In a follow-up to the recent story here about the Tennessee Bill to Require Free Speech on Campus an NPR reporter has been fired in response to an unflattering story due to pressure by legislators on the University of Tennessee.
The University of Tennessee at Chattanooga fired a reporter this week at WUTC, the National Public Radio affiliate, after local lawmakers complained about how she reported on a state transgender bathroom bill.
Jacqui Helbert, 32, reported and produced the story for WUTC, which followed a group of Cleveland High School students as they traveled to the state capital March 7 to meet with Sen. Mike Bell, R-Riceville, and Rep. Kevin Brooks, R-Cleveland, about the legislation.
The story aired on WUTC March 9 and 13, and was posted on the station's website. After it was posted, the lawmakers said Helbert failed to properly identify herself as a reporter during the meetings.
Helbert maintains she acted within journalistic ethics as she reported the story, and she never concealed her intentions or bulky radio equipment. She did not verbally identify herself as a journalist.
"It was glaringly obvious who I was," Helbert said, adding that her NPR press pass hung around her neck while at the capitol.
Helbert said she was wearing headphones and pointing a 22-inch large fuzzy microphone at the lawmakers as they spoke during the meeting.
Archive of the censored story is here.
(Score: 2, Insightful) by Anonymous Coward on Tuesday March 28 2017, @10:47PM (2 children)
I was certainly shocked. Then I did some basic research and realized NPR isn't a government agency at all. Like PBS, it receives grant money from the federal government as well as donations from private citizens. The federal government supplies grant money for lots of things: "Anti-tobacco programs, pro-tobacco programs, and Israel!" to quote The Simpsons.
(Score: 2) by DeathMonkey on Tuesday March 28 2017, @10:54PM
Don't worry. Being completely factually incorrect won't stop a guy like our jmo!
when an employee of it angers powerful people above them in the chain of command that they can be fired.
Yeah, that never happens in a private company!
(Score: 3, Interesting) by butthurt on Wednesday March 29 2017, @12:40AM
The Corporation for Public Broadcasting was "created by an act of the United States Congress and funded by the United States federal government."
https://en.wikipedia.org/wiki/Corporation_for_Public_Broadcasting [wikipedia.org]
Someone wrote in Wikipedia that NPR was created by the Corporation for Public Broadcasting.
https://en.wikipedia.org/wiki/National_Public_Radio#1970s [wikipedia.org]
However, the pages cited for the claim that NPR was created by the Corporation for Public Broadcasting don't exist:
http://www.npr.org/about/aboutnpr/history.html#history [npr.org]
http://www.cpb.org/aboutcpb/history-timeline [cpb.org]
Did they never exist, or were they erased like the Apollo tapes?
NPR was incorporated in February 1970.
http://current.org/1970/02/npr-articles-of-incorporation-1970/ [current.org]
On its board of directors were four people, three of whom worked for the Corporation for Public Broadcasting!
John P. Witherspoon was Director of Television Activities for the Corporation for Public Broadcasting one year later--February 1971.
http://files.eric.ed.gov/fulltext/ED055405.pdf [ed.gov]
Ralph W. Nicholson
[...] entered government in 1960 as assistant postmaster general for installations and logistics, and served throughout the Kennedy and Johnson administrations.
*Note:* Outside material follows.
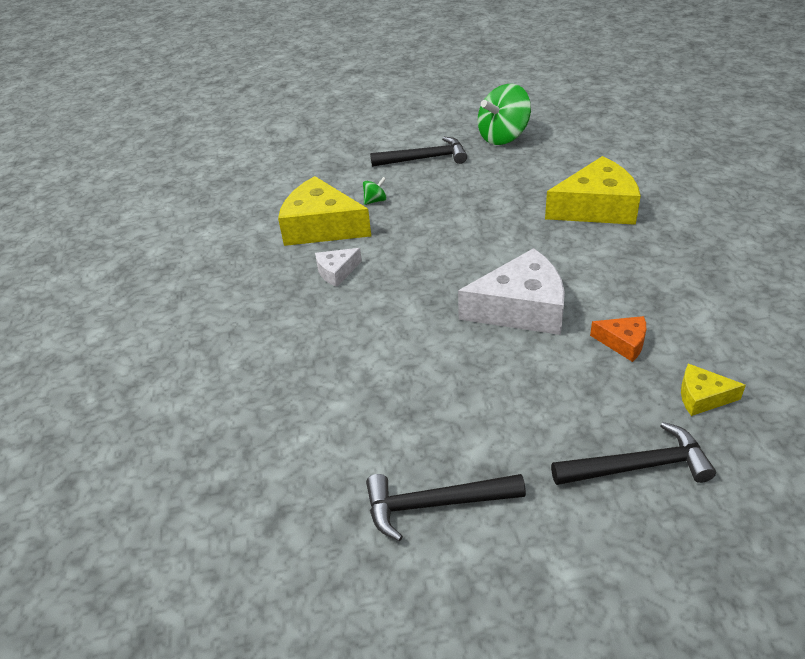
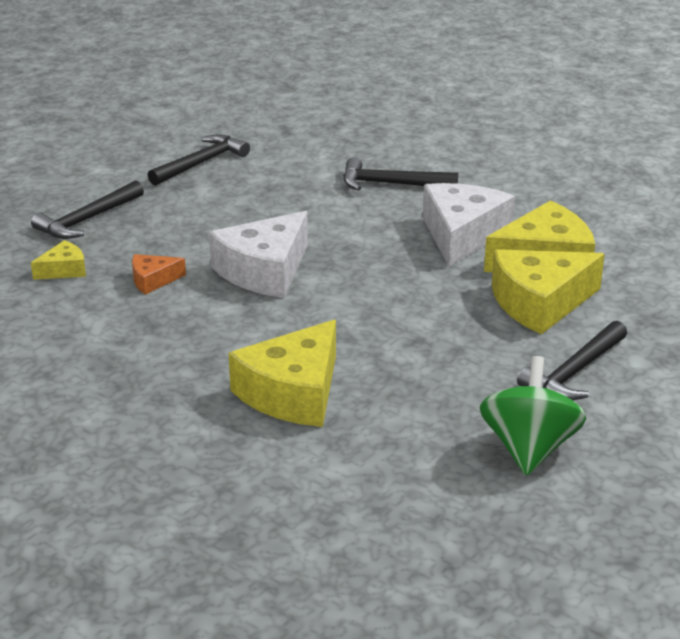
camera: 135 degrees right, 10 degrees down
(303, 356) = (391, 184): none -> black hammer
(336, 272) = (462, 235): white cheese -> white cheese, size x2.05
(375, 201) = (539, 303): green spinning top -> yellow cheese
In 1969 he was named vice president and treasurer of the Corporation of Public Broadcasting, where he worked until 1972.
-- http://articles.chicagotribune.com/1995-01-03/business/9501030040_1_mr-nicholson-postmaster-post-office [chicagotribune.com]
Bernard D. Mayes also worked for the Corporation for Public Broadcasting.
http://ww2.kqed.org/news/2014/10/24/bernard-mayes-kqed-fms-first-general-manager-dies-at-85/ [kqed.org]
He was the first chair of NPR.
http://www.npr.org/sections/thetwo-way/2014/10/27/359434925/bernard-mayes-nprs-first-chairman-founder-of-suicide-hotline-dies [npr.org]
Richard D. Estell,
[manager] of radio broadcasting for Michigan State University. His appointment was approved by the MSU board of trustees. Estell succeeds Dr. Lawrence T. Frymire who resigned to become chief of the educational division of the Federal Communications Commission in Washington, D.C.
-- https://www.newspapers.com/newspage/31382254/ [newspapers.com]
The Michigan State University and the Federal Communications Commission are both governmental agencies.